Having the mindset that every time you need to lose a few pounds (or a lot of pounds) means you need to hit the gym 5 days a week and eat healthy, taste-less food is setting yourself up for failure. Yo-yo dieting, which is the notion of losing and then gaining weight through irregular diets, is actually making people heavier and contributing to increased risk of diseases and stress. This is because people have an “all-or nothing” mindset. Yes, most people can go on a diet and drastically change their eating habits for a couple weeks and lose weight, but this isn’t sustainable. Overtime, they return to their old way of eating and gain their weight back. The added stress and feeling of failure coupled by metabolic changes, may even cause more weight gain than what was originally lost.
Instead, successful weight loss is achieved through the mindset of small, additive lifestyle changes. This is a marathon - not a sprint! You are the tortoise, not the hare to put it in popular fable terms.
Here are 3 weight loss tips without the "diet":
1) Don’t do anything or eat anything you don’t like! One reason why diets don’t work is that they force people to eat things they don’t like. If the kale smoothie didn’t go down so well the first time, what makes you think that the 10th day of it is going to be any different? You want your food to be enjoyable. So if they kale smoothie isn’t working out for you, try sautéed kale, kale chips, or better yet, ditch the kale and try spinach, collared greens, swiss chard, or another vegetable. Don’t be afraid to try different seasonings or ways of cooking - you’ll be sure to find something you like to eat that is healthy for you too. Need inspiration? Subscribe to a healthy foodie blog or plan a healthy cookbook rotation with your friends. Don’t like to go to the gym or running on a treadmill? No problem. Sign up for a Zumba class or better yet, grab a friend or your kids and start a dance party!
2) Nutritious Superswaps! Make nutritious superswaps, which is substituting something of lesser nutritional value, for something of greater. Now I don’t mean substituting cookies for organic cookies, but rather every day at every meal ask yourself, “How can I make this a little bit healthier." This could be substituting spaghetti squash for spaghetti (42 vs 221 calories per cup), cauliflower mash for mashed potatoes (70 vs 120 calories per cup), kale chips for chips (50 vs 160 calories/cup), or collards/lettuce wrap for a tortillas (30 vs 300 calories per 2 wraps). The list is endless as pureed fruit makes (9 calories per 2 tbs) a good substitute for pancake syrup (104 calories/2 tbs) and brewed chai tea (0 calories) or turmeric golden milk (127 calories) makes a good substitute for an overly sweetened chai latte from Starbucks (240 calories). Not only are these swaps lower in calories, they have nutrients (vitamins and minerals) that your body needs. In addition, they may be higher in protein or fiber that keeps you satiated for longer and improves your mood and energy - goodbye diet angst!

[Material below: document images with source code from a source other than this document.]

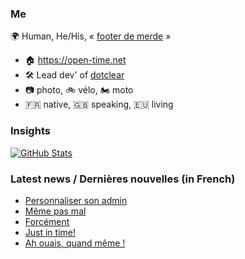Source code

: ### Me

🌍 Human, He/His, « [footer de merde](https://open-time.net/post/2013/07/17/La-veritable-histoire-du-Footer-de-merde-) » 
* 🏠 https://open-time.net 
* 🛠️ Lead dev' of [dotclear](https://git.dotclear.org/dev/dotclear)
* 📷 photo, 🚲 vélo, 🏍️ moto 
* 🇫🇷 native, 🇬🇧 speaking, 🇪🇺 living

### Insights

[![GitHub Stats](https://github-readme-stats-sigma-five.vercel.app/api?username=franck-paul)](https://github.com/franck-paul)

### Latest news / Dernières nouvelles (in French)

<!-- BLOG-POST-LIST:START -->
- [Personnaliser son admin](https://open-time.net/post/2024/02/16/Personnaliser-son-admin)
- [Même pas mal](https://open-time.net/post/2024/02/15/Meme-pas-mal)
- [Forcément](https://open-time.net/post/2024/02/14/Forcement)
- [Just in time!](https://open-time.net/post/2024/02/13/Just-in-time)
- [Ah ouais, quand même !](https://open-time.net/post/2024/02/12/Ah-ouais-quand-meme-)
<!-- BLOG-POST-LIST:END -->
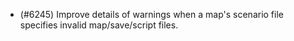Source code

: - (#6245) Improve details of warnings when a map's scenario file specifies invalid map/save/script files.
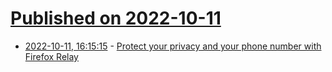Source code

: # [Published on 2022-10-11](index.md)

* [2022-10-11, 16:15:15](https://lobste.rs/s/azqqe5/protect_your_privacy_your_phone_number) - [Protect your privacy and your phone number with Firefox Relay](https://blog.mozilla.org/en/privacy-security/hide-your-phone-number-with-firefox-relay/)
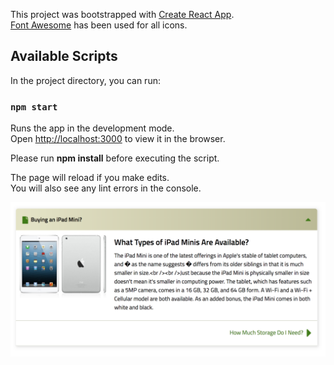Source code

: This project was bootstrapped with [Create React App](https://github.com/facebookincubator/create-react-app).<br>
[Font Awesome](https://fontawesome.com/) has been used for all icons.

## Available Scripts

In the project directory, you can run:

### `npm start`

Runs the app in the development mode.<br>
Open [http://localhost:3000](http://localhost:3000) to view it in the browser.

Please run <b>npm install</b> before executing the script.

The page will reload if you make edits.<br>
You will also see any lint errors in the console.

![ScreenShot](/screenshot.png?raw=true "Optional Title")
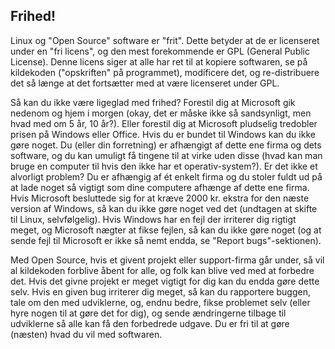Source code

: 



<h2>Frihed!</h2>

Linux og "Open Source" software er "frit". Dette betyder at de er licenseret under en "fri licens", og den mest forekommende er GPL (General Public License). Denne licens siger at alle har ret til at kopiere softwaren, se på kildekoden ("opskriften" på programmet), modificere det, og re-distribuere det så længe at det fortsætter med at være licenseret under GPL.

Så kan du ikke være ligeglad med frihed? Forestil dig at Microsoft gik nedenom og hjem i morgen (okay, det er måske ikke så sandsynligt, men hvad med om 5 år, 10 år?). Eller forestil dig at Microsoft pludselig tredobler prisen på Windows eller Office. Hvis du er bundet til Windows kan du ikke gøre noget. Du (eller din forretning) er afhængigt af dette ene firma og dets software, og du kan umuligt få tingene til at virke uden disse (hvad kan man bruge en computer til hvis den ikke har et operativ-system?). Er det ikke et alvorligt problem? Du er afhængig af ét enkelt firma og du stoler fuldt ud på at lade noget så vigtigt som dine computere afhænge af dette ene firma. Hvis Microsoft besluttede sig for at kræve 2000 kr. ekstra for den næste version af Windows, så kan du ikke gøre noget ved det (undtagen at skifte til Linux, selvfølgelig). Hvis Windows har en fejl der irriterer dig rigtigt meget, og Microsoft nægter at fikse fejlen, så kan du ikke gøre noget (og at sende fejl til Microsoft er ikke så nemt endda, se "Report bugs"-sektionen). 

Med Open Source, hvis et givent projekt eller support-firma går under, så vil al kildekoden forblive åbent for alle, og folk kan blive ved med at forbedre det. Hvis det givne projekt er meget vigtigt for dig kan du endda gøre dette selv. Hvis en given bug irriterer dig meget, så kan du rapportere buggen, tale om den med udviklerne, og, endnu bedre, fikse problemet selv (eller hyre nogen til at gøre det for dig), og sende ændringerne tilbage til udviklerne så alle kan få den forbedrede udgave. Du er fri til at gøre (næsten) hvad du vil med softwaren.





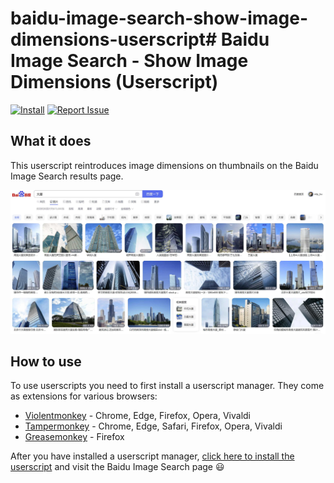 # baidu-image-search-show-image-dimensions-userscript# Baidu Image Search - Show Image Dimensions (Userscript)
[![Install](https://img.shields.io/badge/-Install-green?style=flat&logo=data:image/png;base64,iVBORw0KGgoAAAANSUhEUgAAACQAAAAkCAYAAADhAJiYAAAAb0lEQVR4Ae3UgQUAMRBE0SvnykhnW0JKSmn/AANikbiB+SxgeWCelBwBA6jmxp+goq8CCiiggE4D3s3oLfrW5vc9RU3uNR9lRwnjRwljQDUYM0oYP0oYA6rBmFHC+FHC2FHCqJSA4n4VUAsyllL6AHMEW1GSXWKaAAAAAElFTkSuQmCC)](https://greasyfork.org/scripts/452974-%E7%99%BE%E5%BA%A6%E5%9B%BE%E7%89%87%E6%90%9C%E7%B4%A2-%E6%98%BE%E7%A4%BA%E5%9B%BE%E7%89%87%E5%B0%BA%E5%AF%B8/code/%E7%99%BE%E5%BA%A6%E5%9B%BE%E7%89%87%E6%90%9C%E7%B4%A2%20-%20%E6%98%BE%E7%A4%BA%E5%9B%BE%E7%89%87%E5%B0%BA%E5%AF%B8.user.js "Click to install") [![Report Issue](https://img.shields.io/badge/-Report%20issue-red?style=flat&logo=data:image/png;base64,iVBORw0KGgoAAAANSUhEUgAAACQAAAAkCAYAAADhAJiYAAAAsklEQVR4Ae3UEQzEQBCF4YVzd66nrvWs0+JBPeNUdzzPYT11Onen/3TwLbyl+ZPBSb5sstOq1VXAAEKc7sZczPf2Y3woPyajfBg/yo/JKDfmTr/qVlHOl4m0F+hpKGAAGEG5roBiISgKVKACGQ6jFyRUoAc4gA78HKCTufa025lrKKAX8EFvS7sHeleTmkd9gQ3YgWcWY0ClDBgvKmEMKCNGR/kxflTCuFAnEOKMVlWL+wNsSof8wQFurAAAAABJRU5ErkJggg==)](https://github.com/BloodKirin/baidu-image-search-show-image-dimensions-userscript/issues "Click to report issue")

## What it does

This userscript reintroduces image dimensions on thumbnails on the Baidu Image Search results page.

![screenshot](https://github.com/BloodKirin/baidu-image-search-show-image-dimensions-userscript/blob/main/screenshot.jpg)

## How to use

To use userscripts you need to first install a userscript manager. They come as extensions for various browsers:

- [Violentmonkey](https://violentmonkey.github.io/) - Chrome, Edge, Firefox, Opera, Vivaldi
- [Tampermonkey](https://tampermonkey.net/) - Chrome, Edge, Safari, Firefox, Opera, Vivaldi
- [Greasemonkey](https://www.greasespot.net/) - Firefox

After you have installed a userscript manager, [click here to install the userscript](https://greasyfork.org/scripts/452974-%E7%99%BE%E5%BA%A6%E5%9B%BE%E7%89%87%E6%90%9C%E7%B4%A2-%E6%98%BE%E7%A4%BA%E5%9B%BE%E7%89%87%E5%B0%BA%E5%AF%B8/code/%E7%99%BE%E5%BA%A6%E5%9B%BE%E7%89%87%E6%90%9C%E7%B4%A2%20-%20%E6%98%BE%E7%A4%BA%E5%9B%BE%E7%89%87%E5%B0%BA%E5%AF%B8.user.js) and visit the Baidu Image Search page 😃

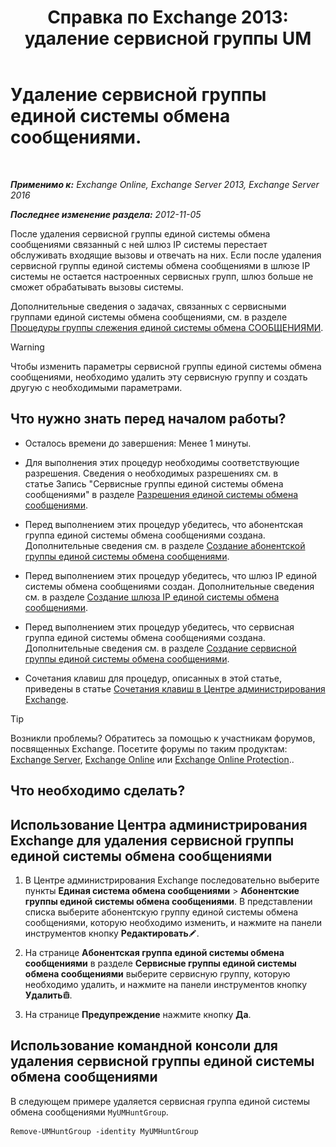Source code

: ﻿---
title: 'Справка по Exchange 2013: удаление сервисной группы UM'
TOCTitle: Удаление сервисной группы единой системы обмена сообщениями.
ms:assetid: 11ac102d-b58d-486c-85b6-e096428e556d
ms:mtpsurl: https://technet.microsoft.com/ru-ru/library/Aa996318(v=EXCHG.150)
ms:contentKeyID: 50556337
ms.date: 05/22/2018
mtps_version: v=EXCHG.150
ms.translationtype: MT
---

# Удаление сервисной группы единой системы обмена сообщениями.

 

_**Применимо к:** Exchange Online, Exchange Server 2013, Exchange Server 2016_

_**Последнее изменение раздела:** 2012-11-05_

После удаления сервисной группы единой системы обмена сообщениями связанный с ней шлюз IP системы перестает обслуживать входящие вызовы и отвечать на них. Если после удаления сервисной группы единой системы обмена сообщениями в шлюзе IP системы не остается настроенных сервисных групп, шлюз больше не сможет обрабатывать вызовы системы.

Дополнительные сведения о задачах, связанных с сервисными группами единой системы обмена сообщениями, см. в разделе [Процедуры группы слежения единой системы обмена СООБЩЕНИЯМИ](um-hunt-group-procedures-exchange-2013-help.md).

> [!WARNING]  
> Чтобы изменить параметры сервисной группы единой системы обмена сообщениями, необходимо удалить эту сервисную группу и создать другую с необходимыми параметрами.


## Что нужно знать перед началом работы?

  - Осталось времени до завершения: Менее 1 минуты.

  - Для выполнения этих процедур необходимы соответствующие разрешения. Сведения о необходимых разрешениях см. в статье Запись "Сервисные группы единой системы обмена сообщениями" в разделе [Разрешения единой системы обмена сообщениями](unified-messaging-permissions-exchange-2013-help.md).

  - Перед выполнением этих процедур убедитесь, что абонентская группа единой системы обмена сообщениями создана. Дополнительные сведения см. в разделе [Создание абонентской группы единой системы обмена сообщениями](create-a-um-dial-plan-exchange-2013-help.md).

  - Перед выполнением этих процедур убедитесь, что шлюз IP единой системы обмена сообщениями создан. Дополнительные сведения см. в разделе [Создание шлюза IP единой системы обмена сообщениями](create-a-um-ip-gateway-exchange-2013-help.md).

  - Перед выполнением этих процедур убедитесь, что сервисная группа единой системы обмена сообщениями создана. Дополнительные сведения см. в разделе [Создание сервисной группы единой системы обмена сообщениями](create-a-um-hunt-group-exchange-2013-help.md).

  - Сочетания клавиш для процедур, описанных в этой статье, приведены в статье [Сочетания клавиш в Центре администрирования Exchange](keyboard-shortcuts-in-the-exchange-admin-center-exchange-online-protection-help.md).

> [!TIP]  
> Возникли проблемы? Обратитесь за помощью к участникам форумов, посвященных Exchange. Посетите форумы по таким продуктам: <a href="https://go.microsoft.com/fwlink/p/?linkid=60612">Exchange Server</a>, <a href="https://go.microsoft.com/fwlink/p/?linkid=267542">Exchange Online</a> или <a href="https://go.microsoft.com/fwlink/p/?linkid=285351">Exchange Online Protection</a>..


## Что необходимо сделать?

## Использование Центра администрирования Exchange для удаления сервисной группы единой системы обмена сообщениями

1.  В Центре администрирования Exchange последовательно выберите пункты **Единая система обмена сообщениями** \> **Абонентские группы единой системы обмена сообщениями**. В представлении списка выберите абонентскую группу единой системы обмена сообщениями, которую необходимо изменить, и нажмите на панели инструментов кнопку **Редактировать**![Значок редактирования](images/Bb124582.6f53ccb2-1f13-4c02-bea0-30690e6ea71d(EXCHG.150).gif "Значок редактирования").

2.  На странице **Абонентская группа единой системы обмена сообщениями** в разделе **Сервисные группы единой системы обмена сообщениями** выберите сервисную группу, которую необходимо удалить, и нажмите на панели инструментов кнопку **Удалить**![Значок удаления](images/Dd979797.14f639f6-61e8-4418-bbfb-0db14de9d2f5(EXCHG.150).gif "Значок удаления").

3.  На странице **Предупреждение** нажмите кнопку **Да**.

## Использование командной консоли для удаления сервисной группы единой системы обмена сообщениями

В следующем примере удаляется сервисная группа единой системы обмена сообщениями `MyUMHuntGroup`.

    Remove-UMHuntGroup -identity MyUMHuntGroup

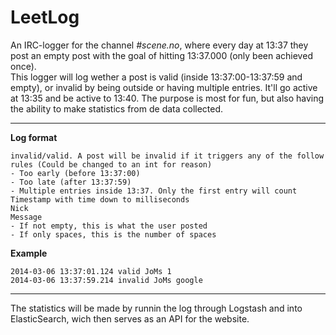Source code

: LeetLog
=======

An IRC-logger for the channel *#scene.no*, where every day at 13:37 they post an empty post with the goal of hitting 13:37.000 (only been achieved once).   
This logger will log wether a post is valid (inside 13:37:00-13:37:59 and empty), or invalid by being outside or having multiple entries. It'll go active at 13:35 and be active to 13:40. The purpose is most for fun, but also having the ability to make statistics from de data collected.

---

**Log format**

    invalid/valid. A post will be invalid if it triggers any of the follow rules (Could be changed to an int for reason)
    - Too early (before 13:37:00)
    - Too late (after 13:37:59)
    - Multiple entries inside 13:37. Only the first entry will count
    Timestamp with time down to milliseconds
    Nick
    Message
    - If not empty, this is what the user posted
    - If only spaces, this is the number of spaces

**Example**

    2014-03-06 13:37:01.124 valid JoMs 1
    2014-03-06 13:37:59.214 invalid JoMs google

---

The statistics will be made by runnin the log through Logstash and into ElasticSearch, wich then serves as an API for the website.
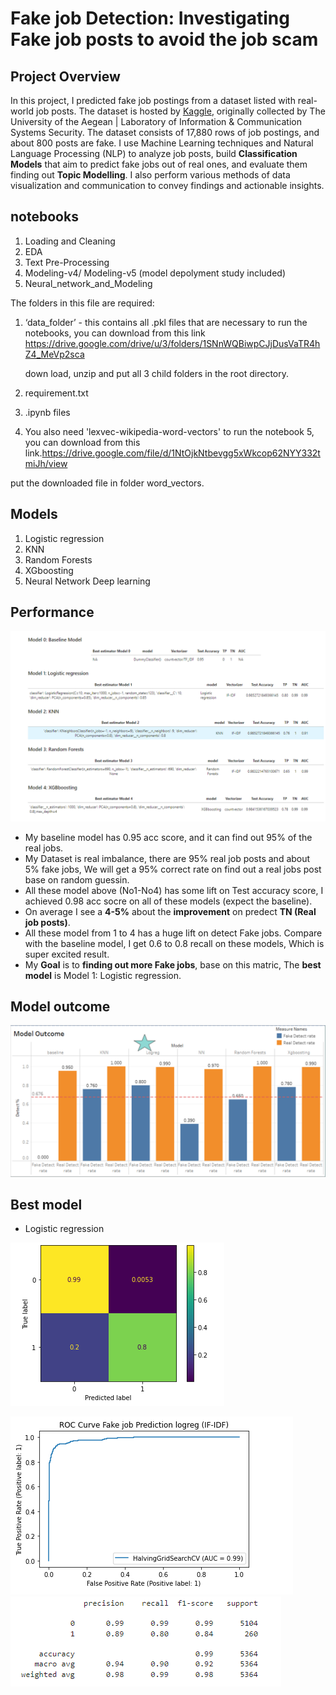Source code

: 

# Fake job Detection: Investigating Fake job posts to avoid the job scam

## Project Overview

In this project, I predicted fake job postings from a dataset listed with real-world job posts. The dataset is hosted by [Kaggle](https://www.kaggle.com/shivamb/real-or-fake-fake-jobposting-prediction), originally collected by The University of the Aegean | Laboratory of Information & Communication Systems Security. The dataset consists of 17,880 rows of job postings, and about 800 posts are fake. I use Machine Learning techniques and Natural Language Processing (NLP) to analyze job posts, build **Classification Models** that aim to predict fake jobs out of real ones, and evaluate them finding out **Topic Modelling**. I also perform various methods of data visualization and communication to convey findings and actionable insights.

## notebooks 

1. Loading and Cleaning
2. EDA
3. Text Pre-Processing
4. Modeling-v4/ Modeling-v5 (model depolyment study included)
5. Neural_network_and_Modeling

The folders in this file are required:

1. ‘data_folder’ - this contains all .pkl files that are necessary to run the notebooks, you can download from this link https://drive.google.com/drive/u/3/folders/1SNnWQBiwpCJjDusVaTR4hZ4_MeVp2sca

   down load, unzip and put all 3 child folders in the root directory.

2. requirement.txt

3. .ipynb files

4.  You also need 'lexvec-wikipedia-word-vectors' to run the notebook 5, you can download from this link.https://drive.google.com/file/d/1NtOjkNtbevgg5xWkcop62NYY332tmiJh/view

   put the downloaded file in folder word_vectors.
 
## Models
1. Logistic regression
2. KNN
3. Random Forests
4. XGboosting
5. Neural Network Deep learning
##  Performance
![perfomance](pic/model_performance.PNG)

-   My baseline model has 0.95 acc score, and it can find out 95% of the real jobs.
-   My Dataset is real imbalance, there are 95% real job posts and about 5% fake jobs, We will get a 95% correct rate on find out a real jobs post base on random guessin.
-   All these model above (No1-No4) has some lift on Test accuracy score, I achieved 0.98 acc socre on all of these models (expect the baseline).
-   On average I see a  **4-5%**  about the  **improvement**  on predect  **TN (Real job posts)**.
-   All these model from 1 to 4 has a huge lift on detect Fake jobs. Compare with the baseline model, I get 0.6 to 0.8 recall on these models, Which is super excited result.
-   My  **Goal**  is to  **finding out more Fake jobs**, base on this matric, The  **best model**  is Model 1: Logistic regression.

##  Model outcome
![outcome](pic/outcome.PNG)

## Best model
- Logistic regression

![outcome](pic/logreg_confusion_matrix.PNG)

![outcome](pic/log_reg_auc.PNG)
![outcome](pic/log_reg_report.PNG)

   
   
   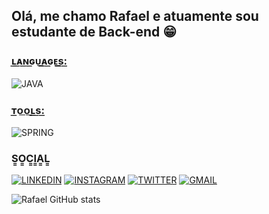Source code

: ## Olá, me chamo Rafael e atuamente sou estudante de Back-end 😁



### ʟ͟ᴀ͟ɴ͟ɢ͟ᴜ͟ᴀ͟ɢ͟ᴇ͟s͟:͟

  ![JAVA](https://img.shields.io/badge/Java-ED8B00?style=for-the-badge&logo=openjdk&logoColor=white
)

### ᴛ͟ᴏ͟ᴏ͟ʟ͟s͟:͟

![SPRING](https://img.shields.io/badge/Spring-6DB33F?style=for-the-badge&logo=spring&logoColor=white
)

### S͇O͇C͇I͇A͇L͇
[![LINKEDIN](https://img.shields.io/badge/LinkedIn-0077B5?style=for-the-badge&logo=linkedin&logoColor=white)](https://www.linkedin.com/in/rafaelsaibro/)
[![INSTAGRAM](https://img.shields.io/badge/Instagram-E4405F?style=for-the-badge&logo=instagram&logoColor=white)](https://www.instagram.com/rafasaibro/)
[![TWITTER](https://img.shields.io/badge/Twitter-1DA1F2?style=for-the-badge&logo=twitter&logoColor=white)](https://twitter.com/rafszera_)
[![GMAIL](https://img.shields.io/badge/Gmail-D14836?style=for-the-badge&logo=gmail&logoColor=white)](https://mail.google.com/mail/?view=cm&fs=1&to=rafaelsaibro1@gmail.com
)


![Rafael GitHub stats](https://github-readme-stats.vercel.app/api?username=rafszera&show_icons=true&theme=nightowl)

3) Bridge your willpower gap. The average person makes over 200 decisions about food each and every day! Even the non-food related decisions adds to decision fatigue, making it difficult to eat the healthy choice. Planning your meals ahead of time or establishing a prep day can mean the difference between failed good intentions and lasting behavior change.
A prep-day can look differently for different people:
Using your high-willpower moments to power your low-willpower moments takes the guesswork out of "What's for dinner?" and helps you stay on track. Take a minute or two each week to plan out healthy meals before your stomach makes the decision for you. Don't have time to plan? There are several food services that do the planning for you. Checkout The Dinner Daily, for as little as $4 a month, you will be sent customized recipies, shopping list, and coupons for your local grocery store based on what's on sale each week. So you end up saving money, time, and eating healthy each week - win, win, win!
Perhaps this New Year, you will rank "Staying Healthy and Fit" higher and let weight loss be a biproduct of living your exciting, energized life!